A circRNA from SEPALLATA3 regulates splicing of its cognate mRNA through R-loop formation
Nat Plants. 2017 Apr 18;3:17053
Conn VM, Hugouvieux V, Nayak A, Conos SA, Capovilla G, Cildir G, Jourdain A, Tergaonkar V, Schmid M, Zubieta C, Conn SJ

Circular RNAs (circRNAs) are a diverse and abundant class of hyper-stable, non-canonical RNAs that arise through a form of alternative splicing (AS) called back-splicing. These single-stranded, covalently-closed circRNA molecules have been identified in all eukaryotic kingdoms of life1, yet their functions have remained elusive. Here, we report that circRNAs can be used as bona fide biomarkers of functional, exon-skipped AS variants in Arabidopsis, including in the homeotic MADS-box transcription factor family. Furthermore, we demonstrate that circRNAs derived from exon 6 of the SEPALLATA3 (SEP3) gene increase abundance of the cognate exon-skipped AS variant (SEP3.3 which lacks exon 6), in turn driving floral homeotic phenotypes.
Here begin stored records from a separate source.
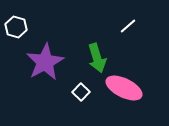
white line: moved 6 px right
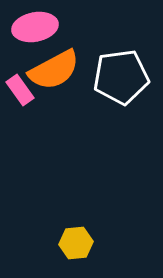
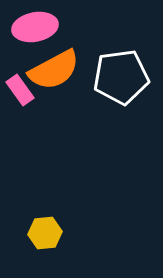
yellow hexagon: moved 31 px left, 10 px up
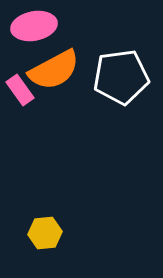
pink ellipse: moved 1 px left, 1 px up
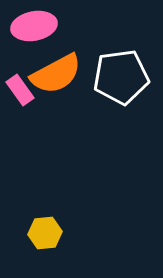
orange semicircle: moved 2 px right, 4 px down
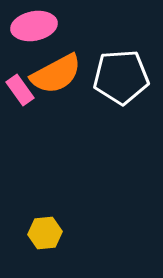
white pentagon: rotated 4 degrees clockwise
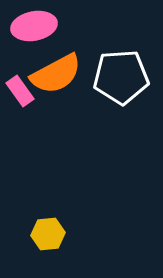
pink rectangle: moved 1 px down
yellow hexagon: moved 3 px right, 1 px down
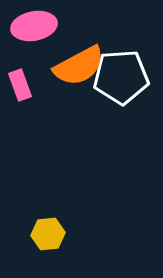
orange semicircle: moved 23 px right, 8 px up
pink rectangle: moved 6 px up; rotated 16 degrees clockwise
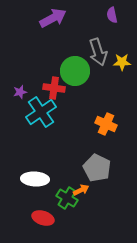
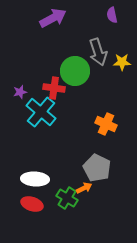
cyan cross: rotated 16 degrees counterclockwise
orange arrow: moved 3 px right, 2 px up
red ellipse: moved 11 px left, 14 px up
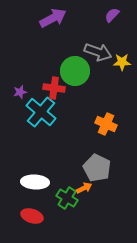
purple semicircle: rotated 56 degrees clockwise
gray arrow: rotated 52 degrees counterclockwise
white ellipse: moved 3 px down
red ellipse: moved 12 px down
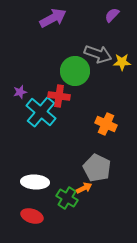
gray arrow: moved 2 px down
red cross: moved 5 px right, 8 px down
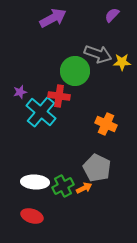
green cross: moved 4 px left, 12 px up; rotated 30 degrees clockwise
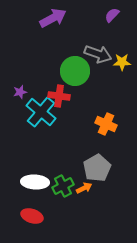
gray pentagon: rotated 16 degrees clockwise
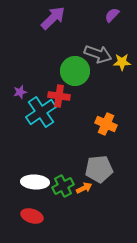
purple arrow: rotated 16 degrees counterclockwise
cyan cross: rotated 16 degrees clockwise
gray pentagon: moved 2 px right, 1 px down; rotated 24 degrees clockwise
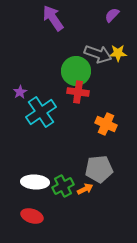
purple arrow: rotated 80 degrees counterclockwise
yellow star: moved 4 px left, 9 px up
green circle: moved 1 px right
purple star: rotated 16 degrees counterclockwise
red cross: moved 19 px right, 4 px up
orange arrow: moved 1 px right, 1 px down
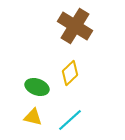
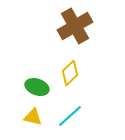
brown cross: rotated 28 degrees clockwise
cyan line: moved 4 px up
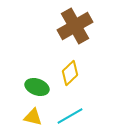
cyan line: rotated 12 degrees clockwise
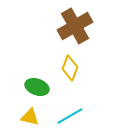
yellow diamond: moved 5 px up; rotated 25 degrees counterclockwise
yellow triangle: moved 3 px left
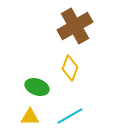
yellow triangle: rotated 12 degrees counterclockwise
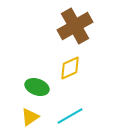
yellow diamond: rotated 45 degrees clockwise
yellow triangle: rotated 36 degrees counterclockwise
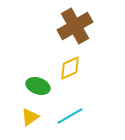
green ellipse: moved 1 px right, 1 px up
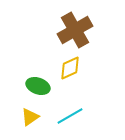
brown cross: moved 4 px down
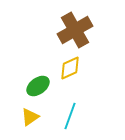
green ellipse: rotated 55 degrees counterclockwise
cyan line: rotated 40 degrees counterclockwise
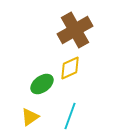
green ellipse: moved 4 px right, 2 px up
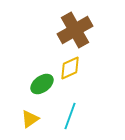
yellow triangle: moved 2 px down
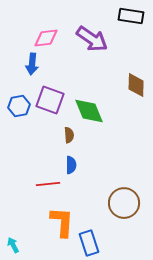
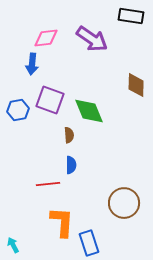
blue hexagon: moved 1 px left, 4 px down
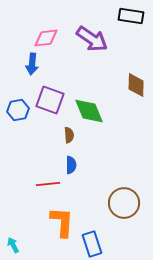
blue rectangle: moved 3 px right, 1 px down
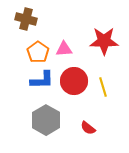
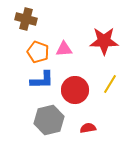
orange pentagon: rotated 15 degrees counterclockwise
red circle: moved 1 px right, 9 px down
yellow line: moved 7 px right, 3 px up; rotated 48 degrees clockwise
gray hexagon: moved 3 px right; rotated 16 degrees clockwise
red semicircle: rotated 133 degrees clockwise
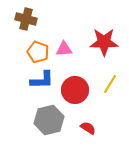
red star: moved 1 px down
red semicircle: rotated 42 degrees clockwise
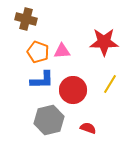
pink triangle: moved 2 px left, 2 px down
red circle: moved 2 px left
red semicircle: rotated 14 degrees counterclockwise
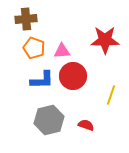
brown cross: rotated 20 degrees counterclockwise
red star: moved 1 px right, 2 px up
orange pentagon: moved 4 px left, 4 px up
yellow line: moved 1 px right, 11 px down; rotated 12 degrees counterclockwise
red circle: moved 14 px up
red semicircle: moved 2 px left, 3 px up
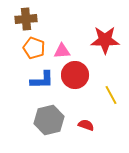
red circle: moved 2 px right, 1 px up
yellow line: rotated 48 degrees counterclockwise
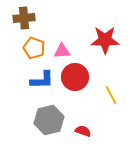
brown cross: moved 2 px left, 1 px up
red circle: moved 2 px down
red semicircle: moved 3 px left, 6 px down
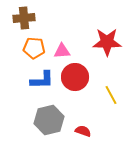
red star: moved 2 px right, 2 px down
orange pentagon: rotated 15 degrees counterclockwise
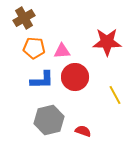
brown cross: rotated 25 degrees counterclockwise
yellow line: moved 4 px right
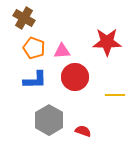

Toward demonstrating the underlying mechanism, we show that the SEP3 exon 6 circRNA can bind strongly to its cognate DNA locus, forming an RNA:DNA hybrid, or R-loop, whereas the linear RNA equivalent bound significantly more weakly to DNA. R-loop formation results in transcriptional pausing, which has been shown to coincide with splicing factor recruitment and AS2-4. This report presents a novel mechanistic insight for how at least a subset of circRNAs probably contribute to increased splicing efficiency of their cognate exon-skipped messenger RNA and provides the first evidence of an organismal-level phenotype mediated by circRNA manipulation.